La plupart des gens, ajoute Cahill, connaîtront une baisse circadienne vers 15 heures, même s'ils ont passé une bonne nuit de sommeil. Il dit que cet après-midi, la léthargie dure généralement entre cinq et dix minutes, et que se lever et bouger l'aidera à passer.
Les « microsiestes » peuvent-elles être une bonne chose ?
Pour certaines personnes, en particulier celles souffrant d'insomnie ou d'apnée du sommeil, dormir pendant la journée peut avoir un impact sur le sommeil nocturne, provoquant un cercle vicieux, explique Cahill.
Mais il dit que « faire une sieste conditionnelle quand on est fatigué peut être très utile pour certains ».
« La règle générale est que si vous faites une sieste et que vous ne voulez pas que cela interfère avec votre sommeil nocturne, limitez-la à 15 à 20 minutes. » Restreindre les siestes à de courtes périodes vous évite de sombrer dans un sommeil « lent » ou profond qui rend plus difficile l’endormissement ou le sommeil la nuit.
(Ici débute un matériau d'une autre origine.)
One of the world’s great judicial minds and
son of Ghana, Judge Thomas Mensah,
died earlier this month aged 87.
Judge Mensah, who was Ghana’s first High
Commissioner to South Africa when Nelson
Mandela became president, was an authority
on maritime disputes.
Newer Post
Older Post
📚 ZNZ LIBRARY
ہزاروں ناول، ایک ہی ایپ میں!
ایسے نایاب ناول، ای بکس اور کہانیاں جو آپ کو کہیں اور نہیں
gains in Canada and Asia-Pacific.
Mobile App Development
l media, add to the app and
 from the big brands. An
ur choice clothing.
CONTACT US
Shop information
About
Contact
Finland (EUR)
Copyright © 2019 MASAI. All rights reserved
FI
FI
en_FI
Quant aux « microsiestes », il ne voit aucun problème à dormir quelques minutes, à condition de pouvoir les garder courtes.
L'élite insomniaque
Pour les personnalités de haut niveau, courir avec un minimum de sommeil est devenu une sorte d’insigne d’honneur pour ceux surnommés « l’élite de l’insomnie ». Barack Obama et Julia Gillard ont parlé de survivre avec six heures de sommeil par nuit, et Kevin Rudd avec trois maigres heures. Margaret Thatcher a entraîné son corps à se débrouiller pendant quatre heures, tandis que Winston Churchill était réputé pour sa routine de sommeil excentrique composée de sodas au whisky suivis de siestes de deux heures l'après-midi.
Trump lui-même est favorable à une routine de sommeil allégée, écrivant dans son livre de 2004 : Pensez comme un milliardaire« Je dors habituellement environ quatre heures par nuit. »
Mais devrions-nous tous suivre les traces de l’élite insomniaque et maximiser nos heures d’éveil ? Alors que les recommandations typiques pour les adultes se situent entre six et sept heures de sommeil par nuit, Cahill affirme que cela dépend beaucoup de chaque individu.
« La quantité de sommeil dont vous avez besoin est réellement déterminée par votre fonctionnalité au cours de la journée. Donc, si vous travaillez bien et que vous en êtes à cinq ou six heures, c'est très bien.
Mais, prévient-il, les effets à long terme d'un sommeil insuffisant sont bien documentés et ajoute que de courtes périodes de sommeil ne sont pas toujours un choix actif pour ceux qui occupent des postes de haut niveau, mais un symptôme de stress.